Today's Black History Moment: On November 12, 1925, Charlie Simon “Sike” Blackwell was born outside of Yanceyville, NC on a family farm that stretched over 150 acres. The Blackwell family was one of the few black families that had the ability to purchase land upon the commencement of the Civil War.
At the age of 18 he joined the US Navy during World War II. Most notably, he participated in the infamous Battle of Iwo Jima against the Imperial Japanese Army. Simon was one of the 2.5 million African American men and women that defended this country abroad in the pacific and Europe, while Jim Crow and institutional racism lingered throughout the American South.
Upon his return to the states, he began a career as a truck driver. At the time, truck driving was a very lucrative career reserved for only white men. Fortunately, his employer cared more about his work ethic rather than his skin color.

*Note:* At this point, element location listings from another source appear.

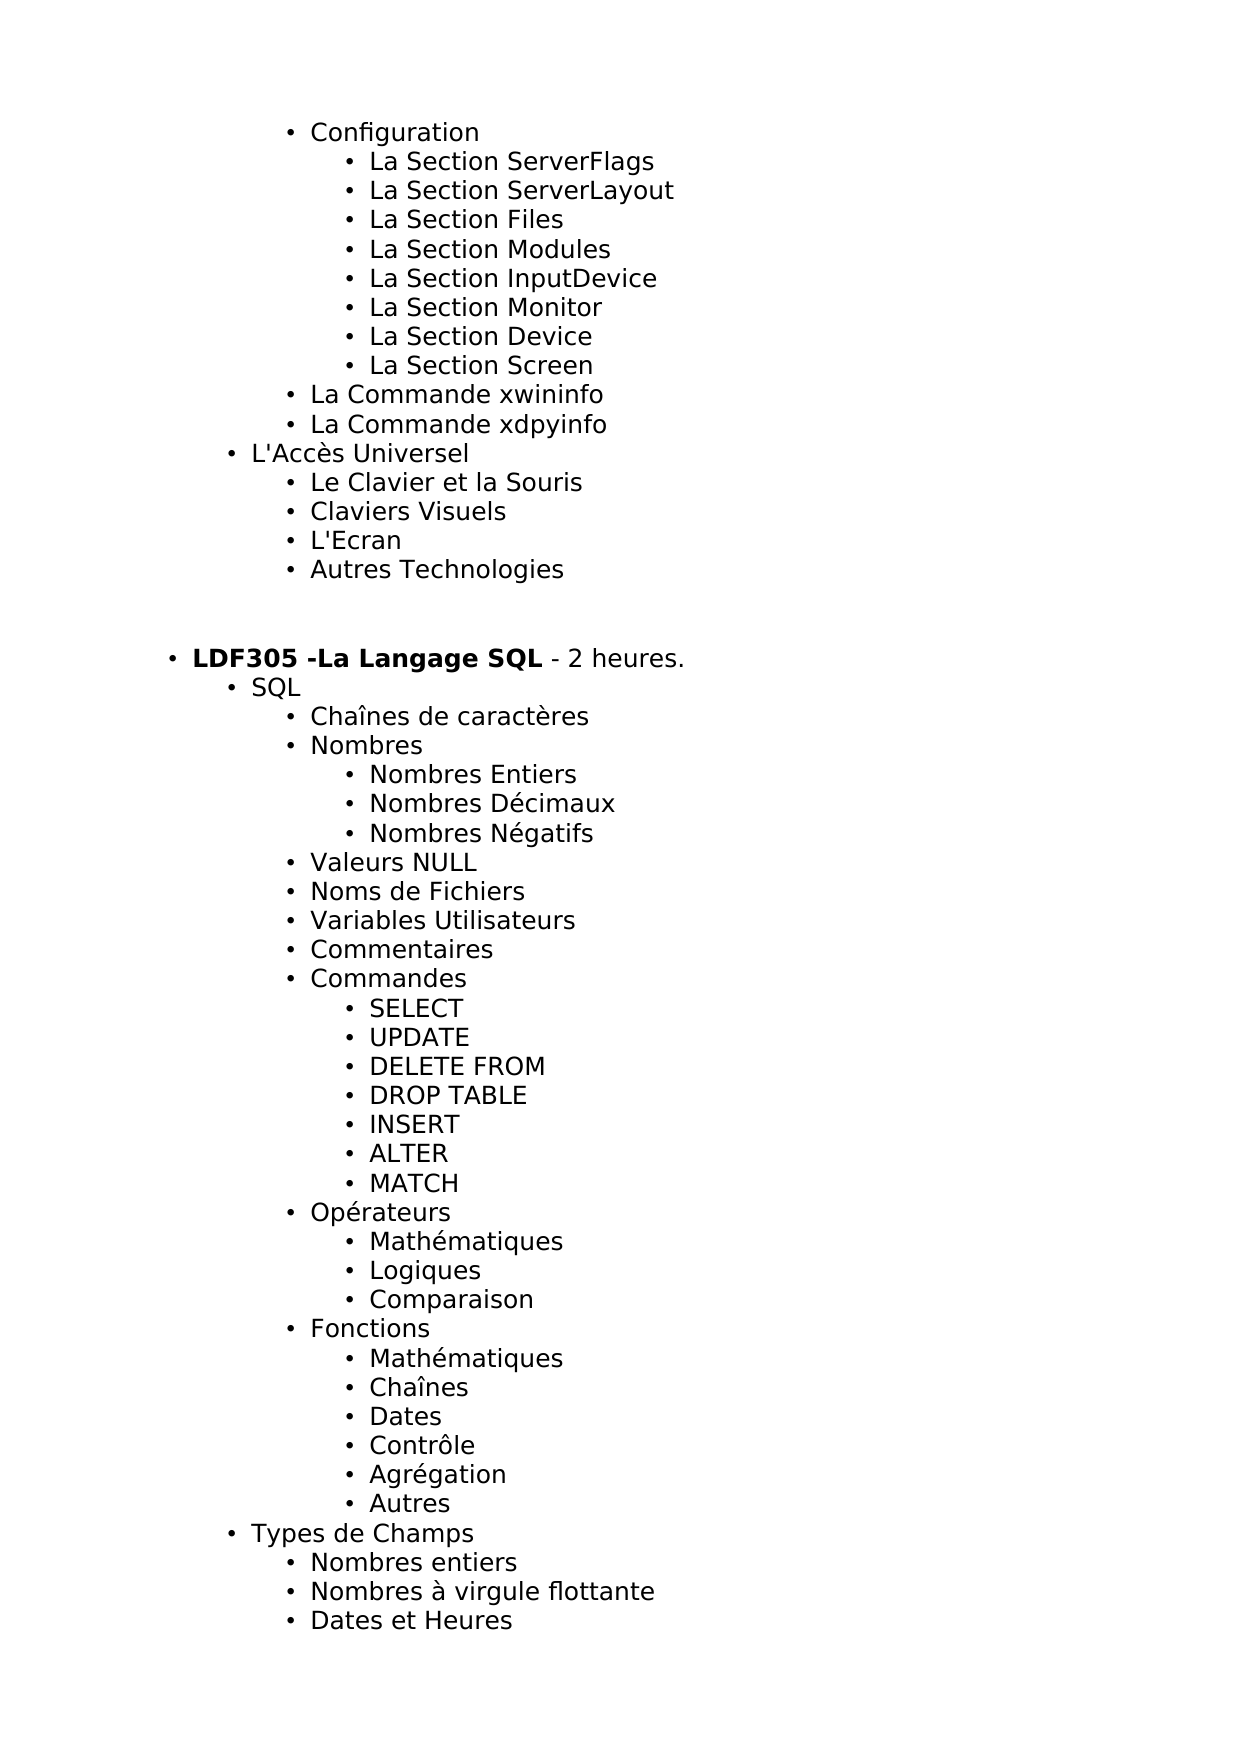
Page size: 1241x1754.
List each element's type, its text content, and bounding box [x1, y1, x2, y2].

list Nombres Décimaux [354, 789, 1122, 819]
list La Section ServerLayout [354, 176, 1122, 206]
list La Section Screen [354, 351, 1122, 381]
list Nombres [295, 731, 1122, 760]
list LDF305 -La Langage SQL - 2 heures. [177, 644, 1122, 673]
list La Commande xdpyinfo [295, 410, 1122, 439]
list Fonctions [295, 1314, 1122, 1344]
list Valeurs NULL [295, 848, 1122, 877]
list SELECT [354, 994, 1122, 1023]
list Commentaires [295, 935, 1122, 964]
list La Commande xwininfo [295, 381, 1122, 410]
list La Section Modules [354, 235, 1122, 264]
list Variables Utilisateurs [295, 906, 1122, 935]
list Dates [354, 1402, 1122, 1431]
list Nombres entiers [295, 1548, 1122, 1577]
list Logiques [354, 1256, 1122, 1285]
list Le Clavier et la Souris [295, 468, 1122, 497]
list Configuration [295, 118, 1122, 147]
list Noms de Fichiers [295, 877, 1122, 906]
list DROP TABLE [354, 1081, 1122, 1110]
list UPDATE [354, 1023, 1122, 1052]
list Chaînes [354, 1373, 1122, 1402]
list La Section Monitor [354, 293, 1122, 322]
list Nombres Entiers [354, 760, 1122, 789]
list DELETE FROM [354, 1052, 1122, 1081]
list Comparaison [354, 1285, 1122, 1314]
list MATCH [354, 1169, 1122, 1198]
list Nombres Négatifs [354, 819, 1122, 848]
list Mathématiques [354, 1344, 1122, 1373]
list L'Accès Universel [236, 439, 1122, 468]
list Opérateurs [295, 1198, 1122, 1227]
list Chaînes de caractères [295, 702, 1122, 731]
list Nombres à virgule flottante [295, 1577, 1122, 1606]
list La Section Files [354, 206, 1122, 235]
list Autres [354, 1489, 1122, 1519]
list Mathématiques [354, 1227, 1122, 1256]
list Agrégation [354, 1460, 1122, 1489]
list SQL [236, 673, 1122, 702]
list Contrôle [354, 1431, 1122, 1460]
list INSERT [354, 1110, 1122, 1139]
list Dates et Heures [295, 1606, 1122, 1635]
list La Section InputDevice [354, 264, 1122, 293]
list Commandes [295, 964, 1122, 994]
list La Section ServerFlags [354, 147, 1122, 176]
list Types de Champs [236, 1519, 1122, 1548]
list Autres Technologies [295, 556, 1122, 585]
list Claviers Visuels [295, 497, 1122, 526]
list L'Ecran [295, 526, 1122, 556]
list ALTER [354, 1139, 1122, 1169]
list La Section Device [354, 322, 1122, 351]
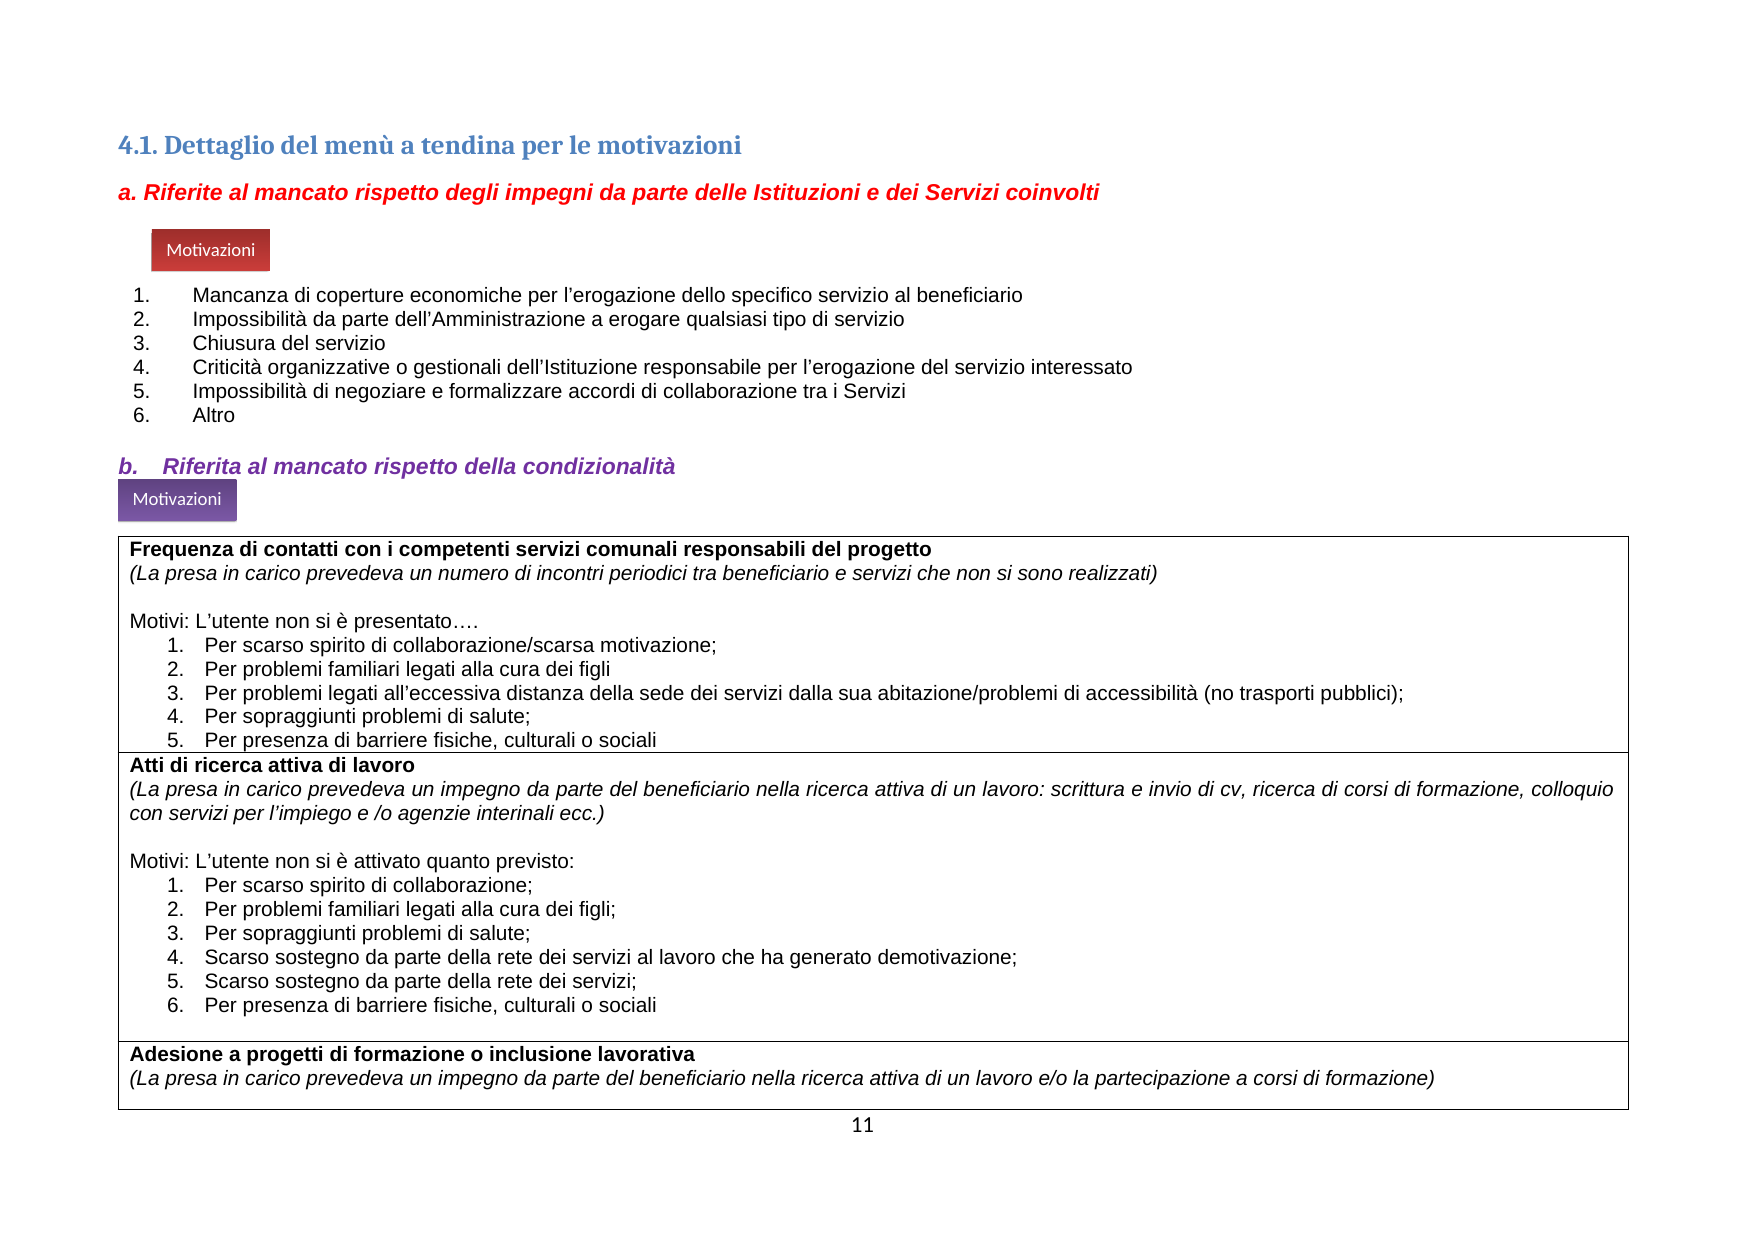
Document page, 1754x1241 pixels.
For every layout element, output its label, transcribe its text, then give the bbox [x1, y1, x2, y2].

However, on more than one occasion he was arrested and jailed for driving trucks because the idea of a black truck driver was unconscionable to many individuals. It is quite amazing that this man faced a greater threat at home than when he fought foreign enemies abroad to preserve our way of life. He continued to drive trucks for over 70 years.
Simon married the late Inez Graves Blackwell and had 8 children, 9 grandchildren, 13 great-grandchildren, and 3 great-great-grandchildren. On Friday, February 9, Simon passed away at the age of 92. He was my grandfather.